Electronic and structural properties of cubic Lu₂O₃ with either single oxygen vacancy, oxygen vacancy–vacancy pair, or a Frenkel pair (an oxygen vacancy and an interstitial oxygen) were analyzed using ab initio density functional theory calculations. A plane-wave ultrasoft pseudopotential approach with local density approximation functional was used to optimize the geometries. A full-potential linearized augmented plane-wave method with meta-generalized gradient approximation was applied to the optimized geometries to calculate the electronic properties of the systems. Defect-related bands were observed between the valence band and the conduction band. Different charge states of the defects were considered.

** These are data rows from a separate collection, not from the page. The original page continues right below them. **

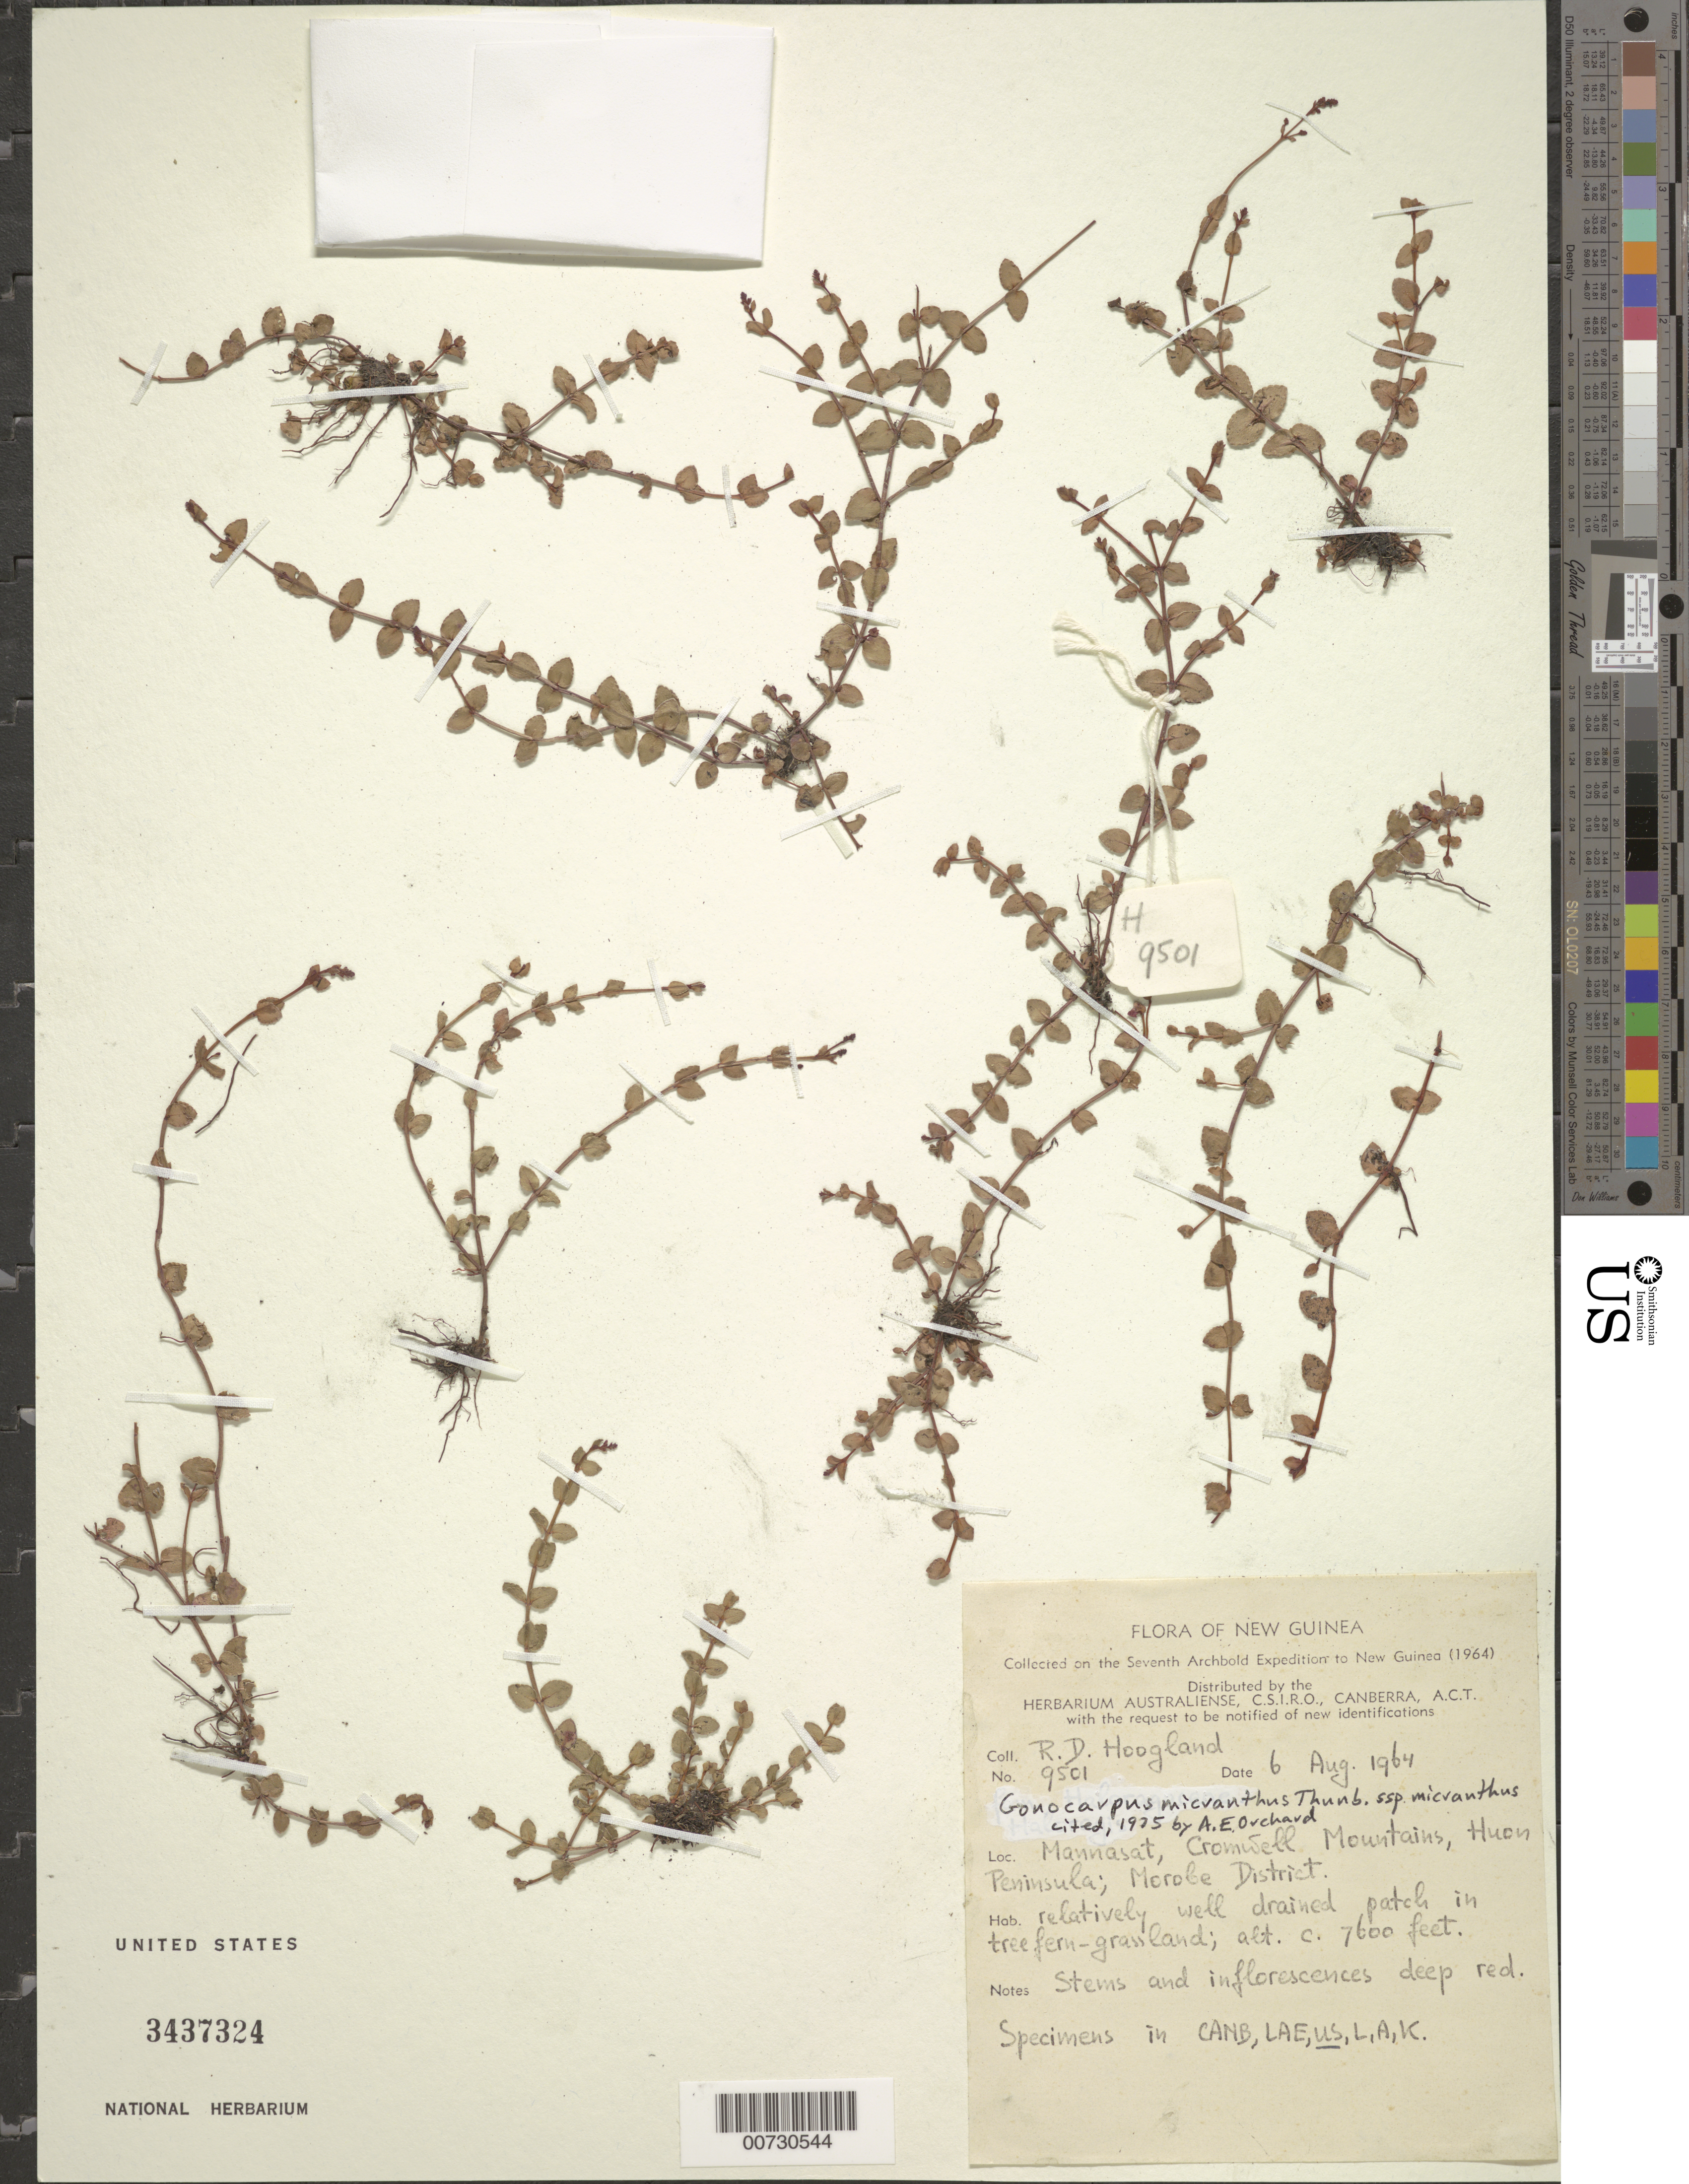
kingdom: Plantae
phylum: Tracheophyta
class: Magnoliopsida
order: Saxifragales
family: Haloragaceae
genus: Gonocarpus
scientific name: Gonocarpus micranthus subsp. micranthus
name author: Thunb.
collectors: R. D. Hoogland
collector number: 9501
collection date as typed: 06 Aug 1964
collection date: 1964-08-06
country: Papua New Guinea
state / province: Morobe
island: New Guinea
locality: Mannasat, Cromwell Mtns., Huon Peninsula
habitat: Relatively well drained patch in treefern-grassland.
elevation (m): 2316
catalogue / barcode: US 3437324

Both oxygen vacancy and oxygen vacancy–vacancy pairs behave as moderately deep electron traps (trap depth 1.3–2.7 eV). Trapped electron localization at the vacancy site(s) was confirmed using electron density and electron localization function plots. The bands originating from oxygen vacancy–vacancy pairs in Lu₂O₃ exhibit some dependence on the distance between the two entities. The resulting energy differences (considered from an optical absorption point of view) cover ultraviolet, visible, and infrared ranges. Thus, it is plausible that oxygen vacancy–vacancy pairs are responsible for the coloration that is sometimes observed in Lu₂O₃ powders and crystals. On the contrary, the Frenkel pair exhibits no systematic dependence of the defect-related bands on the distance between its oxygen vacancy and interstitial oxygen, while the resulting defect-related bands look similar to those corresponding to the isolated defects. Frenkel pairs are thus considered a probable mechanism of oxygen vacancy formation and stabilization of Lu₂O₃. Additionally, a brief review of the relevant experimental data is provided in the introduction.